**Recorded data:**
────

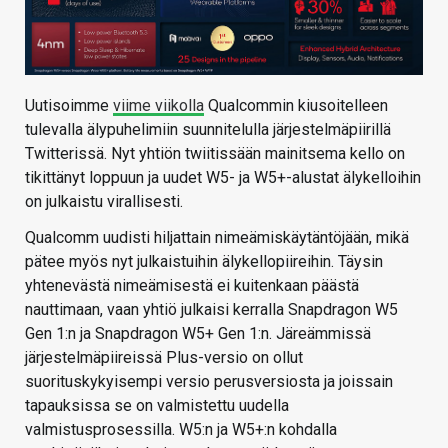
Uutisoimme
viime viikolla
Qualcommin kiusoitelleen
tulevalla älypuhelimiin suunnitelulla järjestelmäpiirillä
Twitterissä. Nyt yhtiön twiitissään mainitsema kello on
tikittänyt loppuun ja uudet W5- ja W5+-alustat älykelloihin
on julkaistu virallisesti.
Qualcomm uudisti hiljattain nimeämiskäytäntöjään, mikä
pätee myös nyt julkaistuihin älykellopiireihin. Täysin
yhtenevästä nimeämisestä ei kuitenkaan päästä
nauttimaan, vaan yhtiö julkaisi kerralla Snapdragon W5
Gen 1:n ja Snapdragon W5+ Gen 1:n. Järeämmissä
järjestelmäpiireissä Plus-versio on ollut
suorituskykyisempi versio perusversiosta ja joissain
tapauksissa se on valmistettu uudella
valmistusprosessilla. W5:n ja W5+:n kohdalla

────

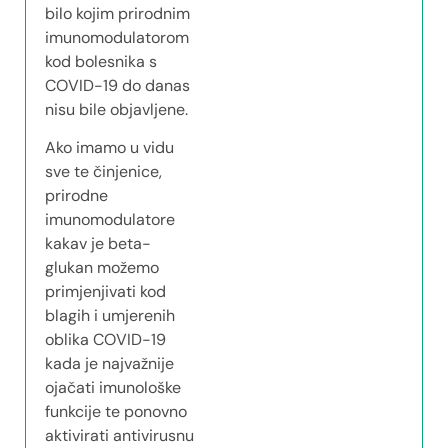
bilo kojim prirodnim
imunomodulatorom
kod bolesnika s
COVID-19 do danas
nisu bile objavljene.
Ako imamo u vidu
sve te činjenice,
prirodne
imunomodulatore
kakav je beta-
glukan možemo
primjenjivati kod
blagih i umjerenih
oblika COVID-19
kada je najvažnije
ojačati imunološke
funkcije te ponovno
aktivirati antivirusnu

────

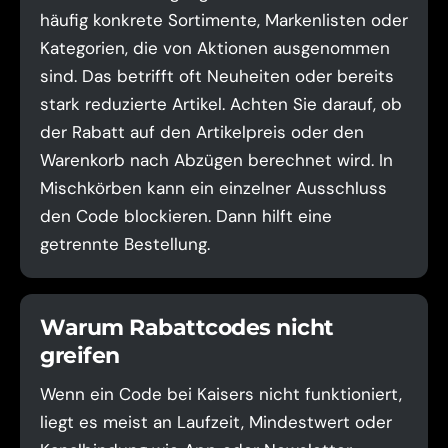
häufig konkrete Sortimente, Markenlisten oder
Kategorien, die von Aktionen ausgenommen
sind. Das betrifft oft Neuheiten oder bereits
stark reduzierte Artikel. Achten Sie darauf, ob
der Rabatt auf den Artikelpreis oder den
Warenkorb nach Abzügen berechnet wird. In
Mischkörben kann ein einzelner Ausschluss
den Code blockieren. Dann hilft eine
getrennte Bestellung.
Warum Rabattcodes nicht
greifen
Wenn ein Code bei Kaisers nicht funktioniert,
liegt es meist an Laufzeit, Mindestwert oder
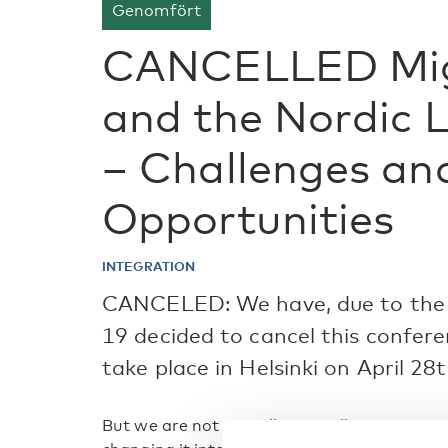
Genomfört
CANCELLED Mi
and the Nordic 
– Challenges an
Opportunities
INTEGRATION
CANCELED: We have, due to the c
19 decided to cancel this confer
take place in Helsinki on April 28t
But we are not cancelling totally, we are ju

────

**Description of the task:** Starting at the line above that contains "Gen 1:n ja Snapdragon", write out each line exactly until the line that contains "valmistusprosessilla. W5:n ja W5+:n kohdalla" has been written, and stop there.

**Finished exercise:**
Gen 1:n ja Snapdragon W5+ Gen 1:n. Järeämmissä
järjestelmäpiireissä Plus-versio on ollut
suorituskykyisempi versio perusversiosta ja joissain
tapauksissa se on valmistettu uudella
valmistusprosessilla. W5:n ja W5+:n kohdalla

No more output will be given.